[Multi-view geometry data]
---*---
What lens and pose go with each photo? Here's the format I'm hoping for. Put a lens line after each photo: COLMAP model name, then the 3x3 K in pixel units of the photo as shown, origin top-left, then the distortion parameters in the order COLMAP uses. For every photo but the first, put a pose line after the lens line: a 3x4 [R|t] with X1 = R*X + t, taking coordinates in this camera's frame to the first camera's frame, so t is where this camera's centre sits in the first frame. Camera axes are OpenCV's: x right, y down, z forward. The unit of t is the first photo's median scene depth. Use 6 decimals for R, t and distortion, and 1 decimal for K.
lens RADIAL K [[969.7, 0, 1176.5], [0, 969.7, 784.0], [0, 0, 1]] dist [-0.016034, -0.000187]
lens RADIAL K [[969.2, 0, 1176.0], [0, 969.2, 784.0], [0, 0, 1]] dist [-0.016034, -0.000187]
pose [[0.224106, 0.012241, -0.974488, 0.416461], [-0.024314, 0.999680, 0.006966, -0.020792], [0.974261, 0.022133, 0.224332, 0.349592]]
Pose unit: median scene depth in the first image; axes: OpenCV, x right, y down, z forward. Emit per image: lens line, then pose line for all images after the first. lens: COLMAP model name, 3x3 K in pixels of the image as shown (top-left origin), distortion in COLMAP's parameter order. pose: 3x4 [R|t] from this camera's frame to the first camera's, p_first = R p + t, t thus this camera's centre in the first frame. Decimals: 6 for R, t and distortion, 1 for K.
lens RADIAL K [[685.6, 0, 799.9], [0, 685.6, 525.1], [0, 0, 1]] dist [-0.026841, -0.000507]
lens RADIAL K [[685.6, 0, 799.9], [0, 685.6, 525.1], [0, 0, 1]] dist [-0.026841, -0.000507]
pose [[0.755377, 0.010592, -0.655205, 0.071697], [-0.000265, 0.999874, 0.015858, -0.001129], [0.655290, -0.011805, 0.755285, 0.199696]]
---*---
* EXERCISE DESCRIPTION: Each entry should be written out again exactly, with no word left out.

* OUTPUT FOR THIS TASK:
What lens and pose go with each photo? Here's the format I'm hoping for. Put a lens line after each photo: COLMAP model name, then the 3x3 K in pixel units of the photo as shown, origin top-left, then the distortion parameters in the order COLMAP uses. For every photo but the first, put a pose line after the lens line: a 3x4 [R|t] with X1 = R*X + t, taking coordinates in this camera's frame to the first camera's frame, so t is where this camera's centre sits in the first frame. Camera axes are OpenCV's: x right, y down, z forward. The unit of t is the first photo's median scene depth. Use 6 decimals for R, t and distortion, and 1 decimal for K.
lens RADIAL K [[969.7, 0, 1176.5], [0, 969.7, 784.0], [0, 0, 1]] dist [-0.016034, -0.000187]
lens RADIAL K [[969.2, 0, 1176.0], [0, 969.2, 784.0], [0, 0, 1]] dist [-0.016034, -0.000187]
pose [[0.224106, 0.012241, -0.974488, 0.416461], [-0.024314, 0.999680, 0.006966, -0.020792], [0.974261, 0.022133, 0.224332, 0.349592]]
Pose unit: median scene depth in the first image; axes: OpenCV, x right, y down, z forward. Emit per image: lens line, then pose line for all images after the first. lens: COLMAP model name, 3x3 K in pixels of the image as shown (top-left origin), distortion in COLMAP's parameter order. pose: 3x4 [R|t] from this camera's frame to the first camera's, p_first = R p + t, t thus this camera's centre in the first frame. Decimals: 6 for R, t and distortion, 1 for K.
lens RADIAL K [[685.6, 0, 799.9], [0, 685.6, 525.1], [0, 0, 1]] dist [-0.026841, -0.000507]
lens RADIAL K [[685.6, 0, 799.9], [0, 685.6, 525.1], [0, 0, 1]] dist [-0.026841, -0.000507]
pose [[0.755377, 0.010592, -0.655205, 0.071697], [-0.000265, 0.999874, 0.015858, -0.001129], [0.655290, -0.011805, 0.755285, 0.199696]]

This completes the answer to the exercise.